RoboCraft: Learning to See, Simulate, and Shape Elasto-Plastic Objects with Graph Networks
This work addresses the challenge of manipulating deformable objects for robots in industrial and household tasks, representing an incremental advance by integrating existing methods like GNNs and MPC into a novel framework for this specific domain.
The paper tackled the problem of robotic manipulation of elasto-plastic objects by proposing RoboCraft, a system that uses particle-based representation and graph neural networks to learn dynamics models from visual observations, enabling robots to deform objects into target shapes with just 10 minutes of real-world data and achieving performance comparable to or better than human subjects in tested tasks.

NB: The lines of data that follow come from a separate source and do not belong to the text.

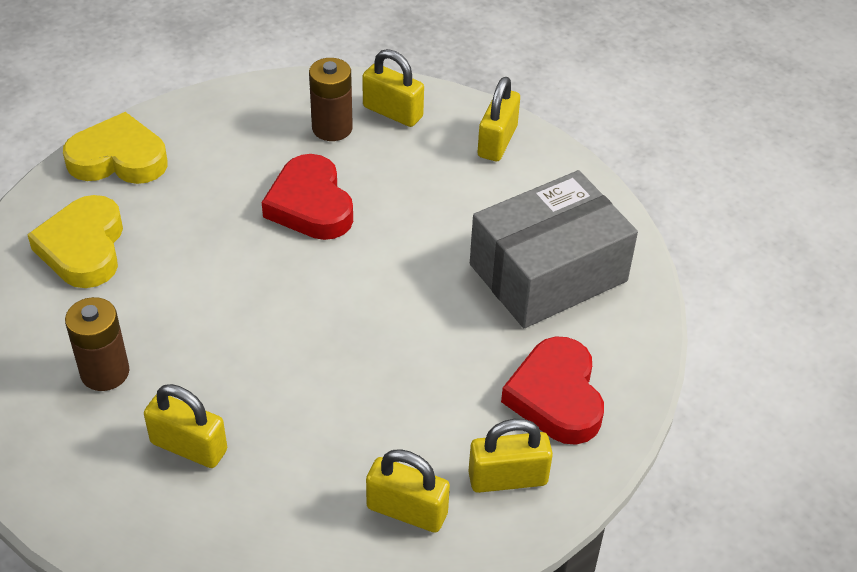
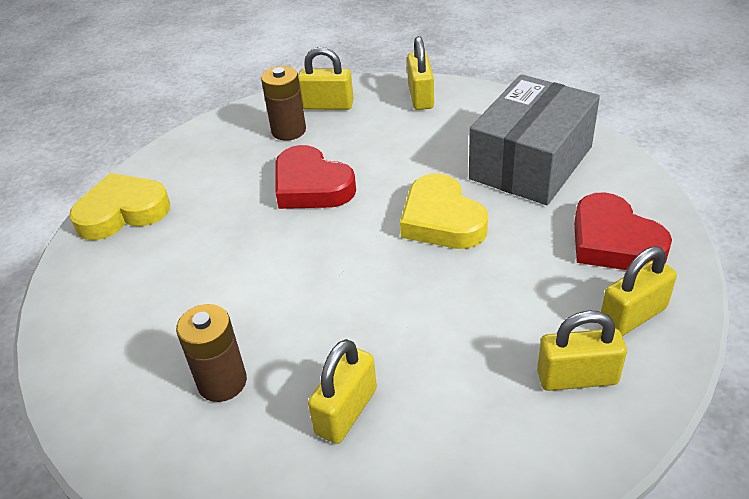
camera: 20 degrees left, 5 degrees down
(83, 248) = (134, 289): yellow heart -> yellow heart (441, 220)
(189, 447) = (346, 411): yellow padlock -> yellow padlock turned 60 degrees counterclockwise

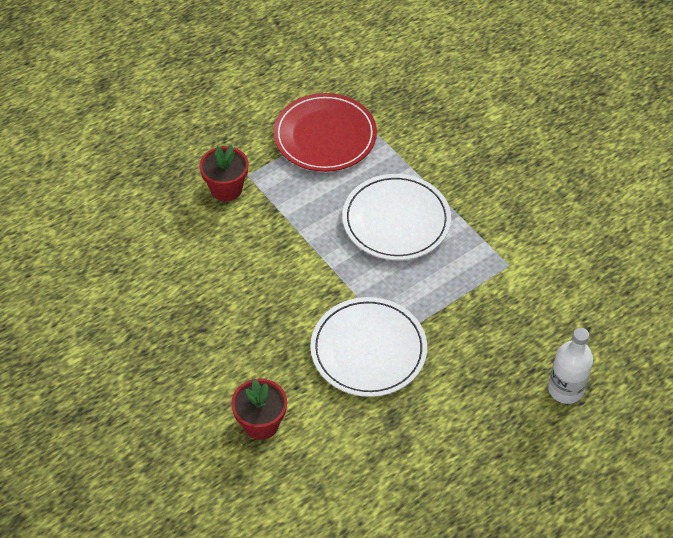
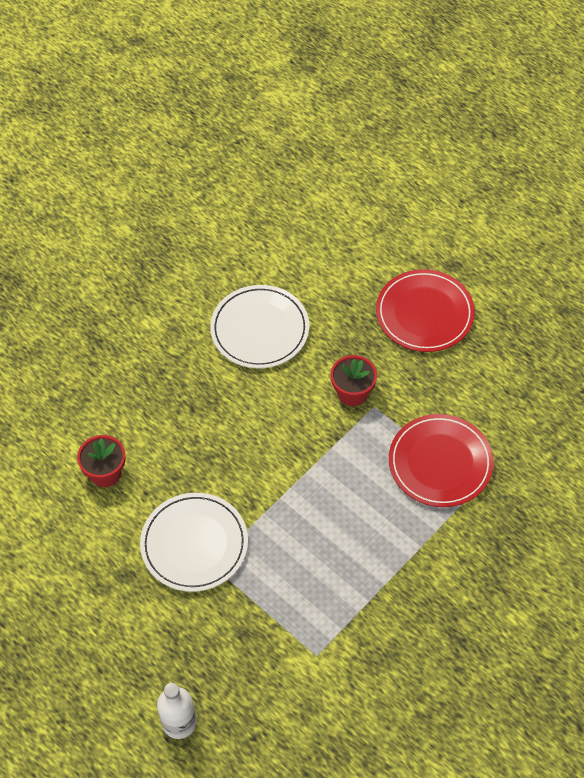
camera: 80 degrees right, 5 degrees up
(152, 116) = (424, 313): none -> red plate
(396, 220) = (349, 544): white plate -> white plate (260, 329)

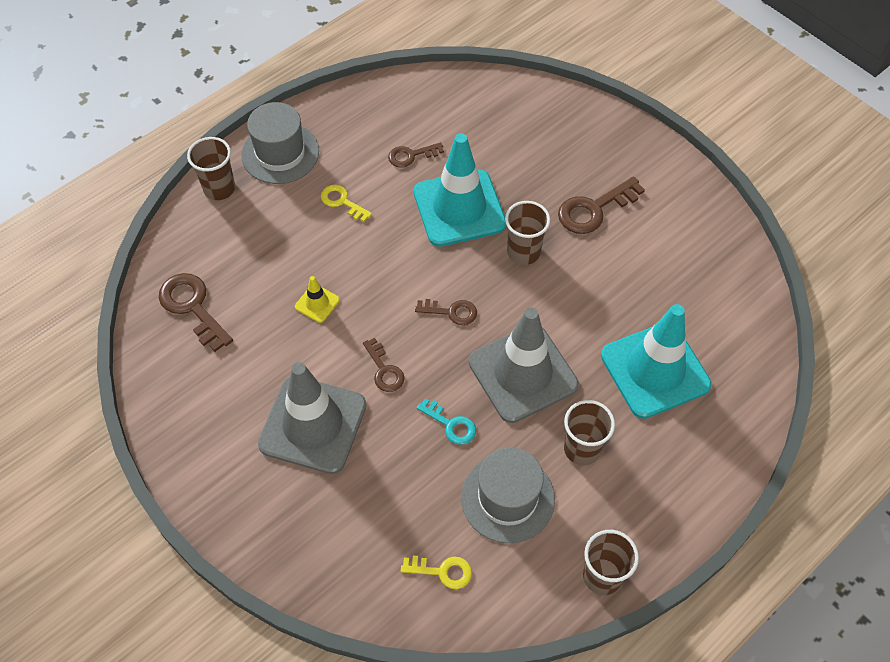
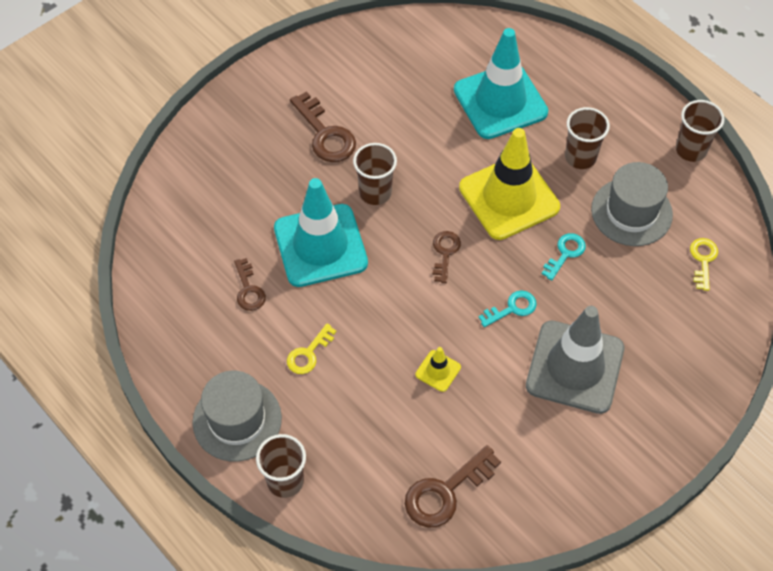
camera: 90 degrees left, 0 degrees up
(384, 370) = (512, 308): brown key -> turquoise key
(522, 373) = (509, 197): grey traffic cone -> yellow traffic cone

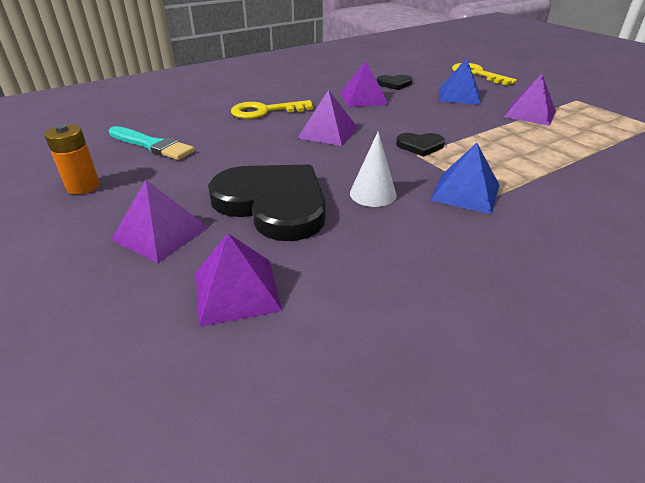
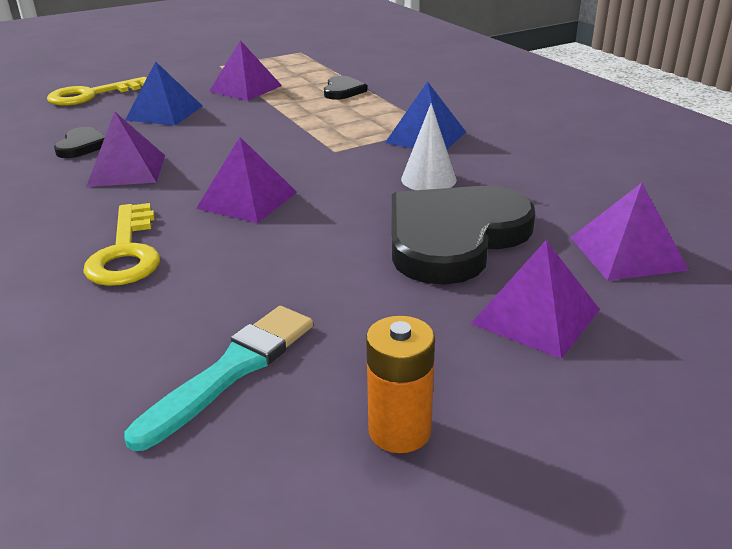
camera: 85 degrees left, 5 degrees down
(420, 146) = (312, 147): black heart -> black heart (343, 91)

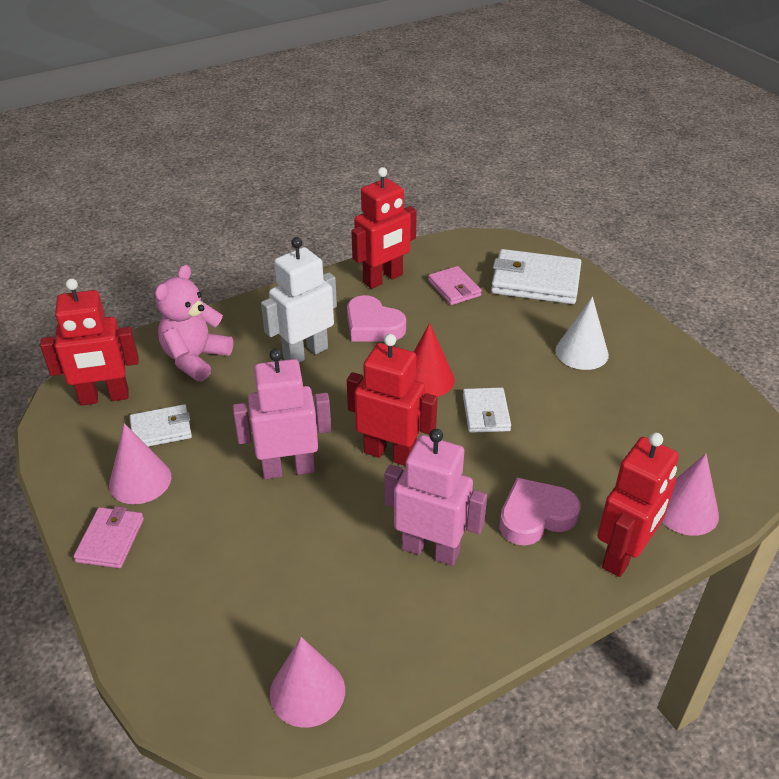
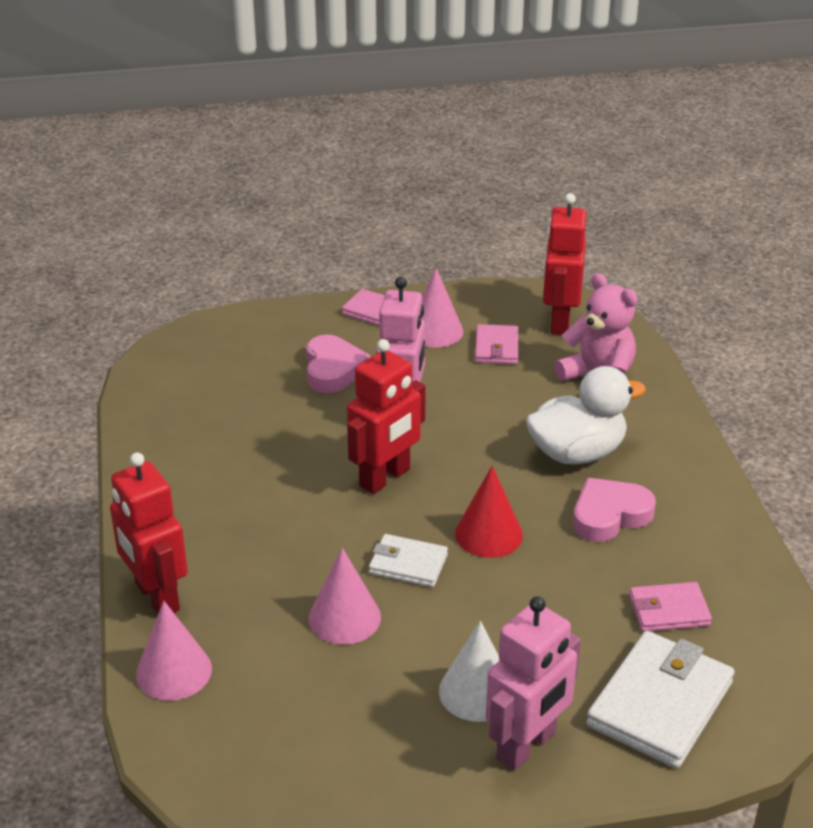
camera: 110 degrees right, 5 degrees down
(161, 429) = (496, 348): white wallet -> pink wallet
(305, 353) = (577, 453): white robot -> white duck
(307, 691) = (168, 382): pink cone -> pink cone (344, 617)
(383, 279) = (712, 548): red robot -> none
(430, 550) = (250, 473): pink robot -> pink robot (527, 746)
(535, 516) = (242, 552): pink heart -> pink heart (333, 370)

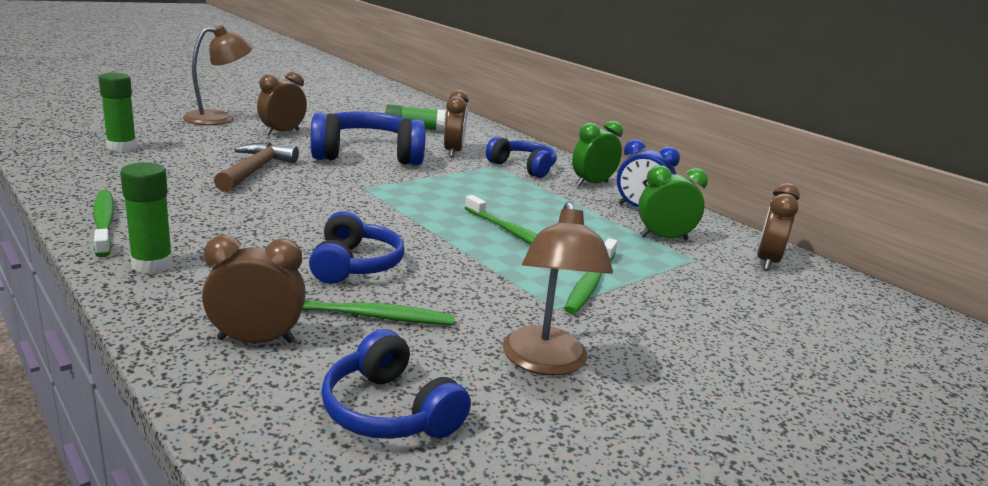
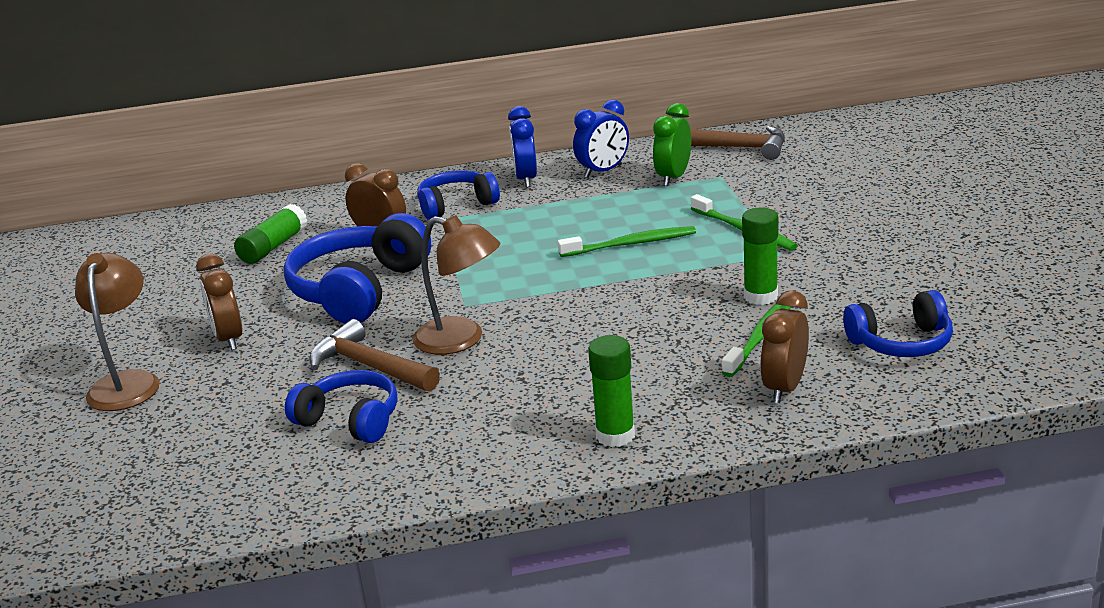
camera: 55 degrees left, 5 degrees up
(104, 223) = (490, 465): green toothbrush -> none
(122, 147) = (216, 460): green glue stick -> green glue stick (760, 296)
(354, 265) = (662, 331): blue headphones -> blue headphones (350, 420)
(546, 362) = (860, 275): brown lamp -> brown lamp (461, 340)
(592, 183) = (526, 179): green clock -> blue clock
(767, 261) = (738, 148): brown clock -> brown hammer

Modeling and manipulating elasto-plastic objects are essential capabilities for robots to perform complex industrial and household interaction tasks (e.g., stuffing dumplings, rolling sushi, and making pottery). However, due to the high degree of freedom of elasto-plastic objects, significant challenges exist in virtually every aspect of the robotic manipulation pipeline, e.g., representing the states, modeling the dynamics, and synthesizing the control signals. We propose to tackle these challenges by employing a particle-based representation for elasto-plastic objects in a model-based planning framework. Our system, RoboCraft, only assumes access to raw RGBD visual observations. It transforms the sensing data into particles and learns a particle-based dynamics model using graph neural networks (GNNs) to capture the structure of the underlying system. The learned model can then be coupled with model-predictive control (MPC) algorithms to plan the robot's behavior. We show through experiments that with just 10 minutes of real-world robotic interaction data, our robot can learn a dynamics model that can be used to synthesize control signals to deform elasto-plastic objects into various target shapes, including shapes that the robot has never encountered before. We perform systematic evaluations in both simulation and the real world to demonstrate the robot's manipulation capabilities and ability to generalize to a more complex action space, different tool shapes, and a mixture of motion modes. We also conduct comparisons between RoboCraft and untrained human subjects controlling the gripper to manipulate deformable objects in both simulation and the real world. Our learned model-based planning framework is comparable to and sometimes better than human subjects on the tested tasks.